*What the exercise asks*
Please repeat the rows below word for word, from the first line of the rows up to and including the line that contains "scientific name: Anthurium caperatum".

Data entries
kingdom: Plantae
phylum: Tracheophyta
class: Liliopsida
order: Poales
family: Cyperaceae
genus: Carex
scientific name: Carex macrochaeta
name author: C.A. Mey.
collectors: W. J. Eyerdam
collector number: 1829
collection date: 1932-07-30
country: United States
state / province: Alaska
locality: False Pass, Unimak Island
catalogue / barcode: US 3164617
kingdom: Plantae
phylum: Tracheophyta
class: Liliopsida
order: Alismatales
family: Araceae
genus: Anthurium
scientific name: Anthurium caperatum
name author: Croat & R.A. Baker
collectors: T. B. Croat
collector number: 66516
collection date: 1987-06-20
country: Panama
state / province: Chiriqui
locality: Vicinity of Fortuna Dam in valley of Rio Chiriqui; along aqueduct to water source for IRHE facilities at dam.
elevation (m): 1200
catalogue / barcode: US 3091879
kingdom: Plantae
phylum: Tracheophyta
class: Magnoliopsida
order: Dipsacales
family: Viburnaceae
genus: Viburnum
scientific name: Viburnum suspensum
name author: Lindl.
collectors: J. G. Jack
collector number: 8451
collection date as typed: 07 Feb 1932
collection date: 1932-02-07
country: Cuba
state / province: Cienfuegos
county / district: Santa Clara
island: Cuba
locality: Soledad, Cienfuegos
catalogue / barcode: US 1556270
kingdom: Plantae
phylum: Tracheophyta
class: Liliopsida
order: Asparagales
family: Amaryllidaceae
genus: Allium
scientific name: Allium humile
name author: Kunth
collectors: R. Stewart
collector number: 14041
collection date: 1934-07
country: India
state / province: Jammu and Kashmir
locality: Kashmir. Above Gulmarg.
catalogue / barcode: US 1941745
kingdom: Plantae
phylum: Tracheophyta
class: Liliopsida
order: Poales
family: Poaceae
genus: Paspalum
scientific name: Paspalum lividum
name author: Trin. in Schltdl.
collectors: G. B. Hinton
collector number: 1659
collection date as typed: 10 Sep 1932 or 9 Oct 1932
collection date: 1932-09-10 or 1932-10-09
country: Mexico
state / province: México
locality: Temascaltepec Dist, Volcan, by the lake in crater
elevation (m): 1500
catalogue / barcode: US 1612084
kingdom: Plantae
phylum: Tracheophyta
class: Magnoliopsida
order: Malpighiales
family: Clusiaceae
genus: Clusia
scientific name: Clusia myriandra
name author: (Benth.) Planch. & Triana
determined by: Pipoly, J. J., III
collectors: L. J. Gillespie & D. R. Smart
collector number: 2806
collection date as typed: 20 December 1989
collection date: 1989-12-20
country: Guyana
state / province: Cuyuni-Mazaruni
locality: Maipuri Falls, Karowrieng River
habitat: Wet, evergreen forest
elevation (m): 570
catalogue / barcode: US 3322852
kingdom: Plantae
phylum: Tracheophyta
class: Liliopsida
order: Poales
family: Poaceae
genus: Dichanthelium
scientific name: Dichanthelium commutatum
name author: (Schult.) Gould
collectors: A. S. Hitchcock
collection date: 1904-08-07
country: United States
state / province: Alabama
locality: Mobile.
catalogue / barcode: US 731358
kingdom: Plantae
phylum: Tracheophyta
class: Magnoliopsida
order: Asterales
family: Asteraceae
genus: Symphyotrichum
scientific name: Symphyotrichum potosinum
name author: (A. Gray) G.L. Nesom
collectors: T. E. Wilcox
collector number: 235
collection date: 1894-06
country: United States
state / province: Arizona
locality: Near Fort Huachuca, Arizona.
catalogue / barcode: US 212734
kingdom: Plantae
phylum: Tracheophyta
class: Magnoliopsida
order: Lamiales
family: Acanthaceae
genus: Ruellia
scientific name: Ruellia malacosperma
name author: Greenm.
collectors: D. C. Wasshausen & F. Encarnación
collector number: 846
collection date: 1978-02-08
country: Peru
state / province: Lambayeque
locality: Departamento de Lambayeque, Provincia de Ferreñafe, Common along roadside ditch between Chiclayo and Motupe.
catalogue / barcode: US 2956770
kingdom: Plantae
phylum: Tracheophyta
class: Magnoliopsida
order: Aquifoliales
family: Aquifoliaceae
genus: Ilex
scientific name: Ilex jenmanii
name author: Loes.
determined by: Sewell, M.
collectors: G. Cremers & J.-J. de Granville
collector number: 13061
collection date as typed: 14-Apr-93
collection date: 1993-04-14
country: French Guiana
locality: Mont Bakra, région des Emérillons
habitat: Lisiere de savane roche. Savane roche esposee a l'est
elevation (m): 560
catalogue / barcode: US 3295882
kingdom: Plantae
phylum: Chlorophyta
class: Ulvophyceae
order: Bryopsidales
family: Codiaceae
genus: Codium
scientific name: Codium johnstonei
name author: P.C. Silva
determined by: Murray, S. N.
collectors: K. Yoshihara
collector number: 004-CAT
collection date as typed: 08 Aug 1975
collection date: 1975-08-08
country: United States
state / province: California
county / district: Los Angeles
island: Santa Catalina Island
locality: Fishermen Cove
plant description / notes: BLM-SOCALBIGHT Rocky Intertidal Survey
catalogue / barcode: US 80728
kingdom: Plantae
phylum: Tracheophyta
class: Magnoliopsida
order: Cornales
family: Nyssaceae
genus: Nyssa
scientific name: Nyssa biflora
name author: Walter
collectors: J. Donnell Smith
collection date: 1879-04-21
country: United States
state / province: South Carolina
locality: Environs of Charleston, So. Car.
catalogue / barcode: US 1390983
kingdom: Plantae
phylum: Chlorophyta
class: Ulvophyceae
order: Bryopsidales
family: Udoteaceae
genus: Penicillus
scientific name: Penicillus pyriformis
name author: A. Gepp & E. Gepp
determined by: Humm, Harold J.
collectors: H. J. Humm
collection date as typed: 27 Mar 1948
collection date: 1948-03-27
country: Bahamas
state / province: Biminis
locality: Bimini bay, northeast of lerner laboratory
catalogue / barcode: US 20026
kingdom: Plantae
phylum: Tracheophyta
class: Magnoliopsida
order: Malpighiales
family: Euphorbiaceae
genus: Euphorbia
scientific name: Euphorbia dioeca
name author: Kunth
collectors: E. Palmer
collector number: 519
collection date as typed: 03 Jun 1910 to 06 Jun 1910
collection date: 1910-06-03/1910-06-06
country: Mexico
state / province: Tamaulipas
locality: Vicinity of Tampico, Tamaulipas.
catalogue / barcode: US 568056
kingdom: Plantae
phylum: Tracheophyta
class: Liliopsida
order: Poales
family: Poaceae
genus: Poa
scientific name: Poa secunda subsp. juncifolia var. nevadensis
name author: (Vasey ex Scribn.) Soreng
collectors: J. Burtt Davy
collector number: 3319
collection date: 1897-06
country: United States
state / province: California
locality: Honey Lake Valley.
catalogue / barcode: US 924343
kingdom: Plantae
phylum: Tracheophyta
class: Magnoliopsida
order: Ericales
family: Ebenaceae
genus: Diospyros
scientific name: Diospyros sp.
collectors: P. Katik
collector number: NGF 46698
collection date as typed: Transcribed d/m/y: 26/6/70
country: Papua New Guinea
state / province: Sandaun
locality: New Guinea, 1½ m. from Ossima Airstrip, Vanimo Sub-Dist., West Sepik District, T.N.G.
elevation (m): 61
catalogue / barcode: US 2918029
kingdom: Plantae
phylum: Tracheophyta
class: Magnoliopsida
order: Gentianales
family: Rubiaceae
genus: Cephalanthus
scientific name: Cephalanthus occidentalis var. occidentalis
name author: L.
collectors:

*Task response*
kingdom: Plantae
phylum: Tracheophyta
class: Liliopsida
order: Poales
family: Cyperaceae
genus: Carex
scientific name: Carex macrochaeta
name author: C.A. Mey.
collectors: W. J. Eyerdam
collector number: 1829
collection date: 1932-07-30
country: United States
state / province: Alaska
locality: False Pass, Unimak Island
catalogue / barcode: US 3164617
kingdom: Plantae
phylum: Tracheophyta
class: Liliopsida
order: Alismatales
family: Araceae
genus: Anthurium
scientific name: Anthurium caperatum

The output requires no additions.